Most error handling should be automated, and this is an area where machines fix themselves. The more machines fix themselves, the better. This quick, automatic repair is related to reliability via Mean Time to Repair (MTTR). If service problems occur but the MTTR is a few milliseconds (because computers are fixing themselves), then the users will never notice. That means dev has more available budget, a good incentive to develop automated error-handling systems.
Now, what to do when the MTTR is longer than a few milliseconds. Many errors will be on back-end systems, and with replication, there may be no discernible issue for the front-end site or service. If, however, issues apparent to the consumer are inevitable, it is best to engineer for “graceful degradation”. This just means you don’t want your service blacking out completely, but maybe slowing down or lowering service quality. A complete blackout with a completely unreachable or unresponsive service will cause customer backlash. Degraded service will cause annoyance, but probably not drive them away. This can be accomplished via Microservice Architecture, as one service going down does not take down the entire service.

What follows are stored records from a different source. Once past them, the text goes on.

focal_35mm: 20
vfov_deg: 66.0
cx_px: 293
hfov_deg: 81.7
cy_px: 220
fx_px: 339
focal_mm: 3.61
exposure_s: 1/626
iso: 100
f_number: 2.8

From the customer viewpoint, lots of short MTTR errors is probably better than long but infrequent errors, because short MTTR errors are often eliminated before customers even notice. On the other and, if a firm doesn’t implement a system for these errors, the exact opposite is desirable: one long outage means one long fix, not an endless stream. Hence, to reconcile this conflict, it is strongly suggested to create a system to handle issues. And when the company scales, it is all but imperative to automate, because problems will inevitably outstrip operation headcount.
Why is SRE important?
All organizations want to provide excellent service to users. All organizations have organizational structure, and sometimes that structure includes competing teams and incentives. SRE attempts to eliminate one major issue, especially in modern organizational structures. Chaos behind the scenes will eventually lead to chaos on the front-end, where customers can indirectly observe the Pyrrhic war between development and operations end in a spectacular implosion of the service (and the customer base).

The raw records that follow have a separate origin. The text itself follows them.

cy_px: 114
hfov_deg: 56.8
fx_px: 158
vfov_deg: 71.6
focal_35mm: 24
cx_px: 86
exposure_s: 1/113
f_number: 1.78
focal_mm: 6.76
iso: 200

How is SRE related to DevOps?
The first and most obvious way it is related is in using software techniques in operations. But that is trivial, especially in tech companies, because modern operations departments all rely on software to some degree. Both also foster inter-team communication.

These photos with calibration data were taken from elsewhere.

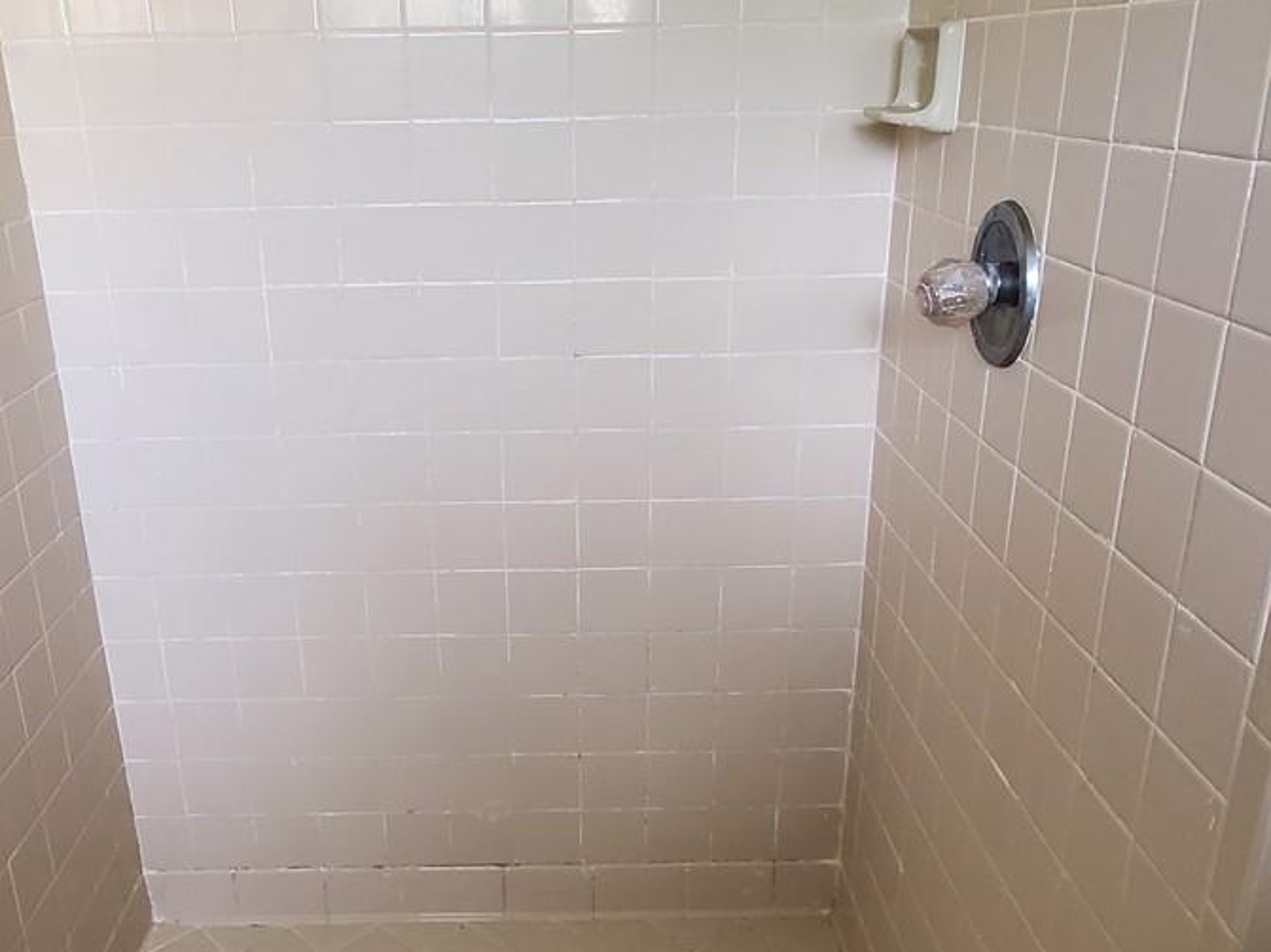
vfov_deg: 45.4
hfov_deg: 57.9
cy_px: 526
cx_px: 515
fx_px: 1138
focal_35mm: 31
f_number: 2.2
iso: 200
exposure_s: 1/59
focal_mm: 1.8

However, DevOps encourages communication between teams across the organization, while SRE encourages communication between the development and operations teams. DevOps is concerned with broad empathy and ownership (even involving sales and marketing), while SRE tends to focus on only development and operations. Furthermore, in DevOps, the development team will feel responsible for the life of the product, while in SRE, dev might self-police, but the ultimate operations responsibility still lies with operations.
There are yet more similarities, though, such as the tendency to automate as much of the operations process as possible, including continuous delivery procedures: dev teams under an SRE model might roll out small updates to stay under the error budget, while dev teams under a DevOps model tend to make small updates for easier monitoring and bug identification. Both encourage scalability, such that products not only have solid foundations and native code, but that base product can expand with the business.
As with anything in organizational management, these terms are not mutually exclusive, and they do not have to be separated. Furthermore, each company has its own unique culture and needs, so applying aspects of DevOps and aspects of SRE simultaneously is not taboo. In fact, it is viewed positively. Innovative companies always look for the best aspect of something, extract that best aspect, and adapt and apply that aspect to their own needs. Don’t be afraid to be unique, and certainly don’t be afraid to stand on the shoulders of giants.